Sie nickte langsam und barg das Gesicht in den Händen.
KALTER TROST
West spähte aus dem Gebüsch durch die treibenden Schneeflocken den Abhang hinunter und beobachtete die unionistischen Posten. Die Wachleute saßen auf der anderen Seite des Baches halbwegs im Kreis um eine dampfende Pfanne herum, die auf einem mickrigen Feuer stand. Sie trugen dicke Mäntel, der Atem dampfte vor ihren Gesichtern, und ihre Waffen lagen fast vergessen um sie herum im Schnee. West wusste, was in ihren Köpfen vorging. Bethod konnte diese Woche aufkreuzen, vielleicht auch nächste Woche, aber gegen die Kälte musste man ständig ankämpfen, jeden Tag, jede Minute.
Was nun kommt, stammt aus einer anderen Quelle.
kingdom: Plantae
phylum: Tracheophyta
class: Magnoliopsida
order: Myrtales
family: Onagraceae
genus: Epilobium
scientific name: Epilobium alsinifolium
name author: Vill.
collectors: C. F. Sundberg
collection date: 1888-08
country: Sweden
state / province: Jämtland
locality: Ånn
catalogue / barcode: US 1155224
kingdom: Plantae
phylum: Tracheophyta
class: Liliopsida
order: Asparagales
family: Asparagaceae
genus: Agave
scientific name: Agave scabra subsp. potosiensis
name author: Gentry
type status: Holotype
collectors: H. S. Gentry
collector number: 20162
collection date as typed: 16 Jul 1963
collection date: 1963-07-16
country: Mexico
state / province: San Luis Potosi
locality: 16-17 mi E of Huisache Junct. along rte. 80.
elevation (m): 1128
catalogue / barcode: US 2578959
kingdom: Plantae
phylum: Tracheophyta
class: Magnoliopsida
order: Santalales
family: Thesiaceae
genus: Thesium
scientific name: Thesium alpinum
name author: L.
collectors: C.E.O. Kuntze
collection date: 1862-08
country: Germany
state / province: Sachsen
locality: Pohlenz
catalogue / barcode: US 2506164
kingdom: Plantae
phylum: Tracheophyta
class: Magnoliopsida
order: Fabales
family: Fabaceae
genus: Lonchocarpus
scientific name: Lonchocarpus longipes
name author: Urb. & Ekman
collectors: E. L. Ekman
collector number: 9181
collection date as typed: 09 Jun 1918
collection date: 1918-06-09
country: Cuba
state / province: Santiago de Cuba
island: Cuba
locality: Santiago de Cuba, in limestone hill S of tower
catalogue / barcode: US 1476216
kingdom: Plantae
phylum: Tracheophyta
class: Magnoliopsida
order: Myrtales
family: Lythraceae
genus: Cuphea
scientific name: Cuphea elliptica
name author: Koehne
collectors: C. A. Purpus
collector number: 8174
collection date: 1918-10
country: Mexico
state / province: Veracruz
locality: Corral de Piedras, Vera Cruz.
»Also schön«, flüsterte Dreibaum. »Du gehst am besten allein dort hinunter. Wenn ich mit meinen Jungs so, wie wir aussehen, von den Bäumen aus auf sie zurenne, erschrecken sie sich möglicherweise.«
Der Hundsmann grinste. »Und dann erschießen sie vielleicht einen von uns.«
»Und das wäre ja wirklich eine Schande«, zischte Dow, »nachdem wir so weit gekommen sind.«
»Ruf uns, wenn du sie drauf vorbereitet hast, dass ein Grüppchen Nordmänner aus dem Wald kommt, ja?«
»Mach ich«, sagte West. Er zog das schwere Schwert aus seinem Gürtel und reichte es Dreibaum. »Das bewahrst du besser für mich auf.«
»Viel Glück«, sagte der Hundsmann.
»Viel Glück«, sagte Dow, dessen Lippen sich zu einem wölfischen Grinsen verzogen. »Wildzorn.«
Langsam kam West nun unter den Bäumen hervor und ging den Abhang hinunter auf den Bach zu. Seine gestohlenen Stiefel knirschten auf dem Schnee, und er hielt die Hände über den Kopf, um zu zeigen, dass er unbewaffnet war. Dennoch hätte er den Posten keinen Vorwurf gemacht, wenn sie ihn sofort erschossen hätten, denn inzwischen sah er, wie er sehr wohl wusste, durch und durch wie ein gefährlicher Wilder aus. Die letzten Fetzen seiner Uniform waren unter einer Schicht aus Pelzen und abgerissenen Tuchstreifen verborgen, die er sich mit Bindfaden um den Körper gewickelt hatte, und darüber trug er einen Mantel, den er einem toten Nordmann abgenommen hatte. Seit mehreren Wochen wucherte ein fusseliger Bart über sein schorfiges Gesicht, und seine vor Hunger und Erschöpfung eingesunkenen Augen waren gerötet und tränten ständig. Er sah aus wie ein Mann, der mit dem Rücken zur Wand steht, und er wusste, genau das war er auch. Ein Mörder. Der Mann, der Kronprinz Ladisla getötet hatte. Der schlimmste aller Verräter.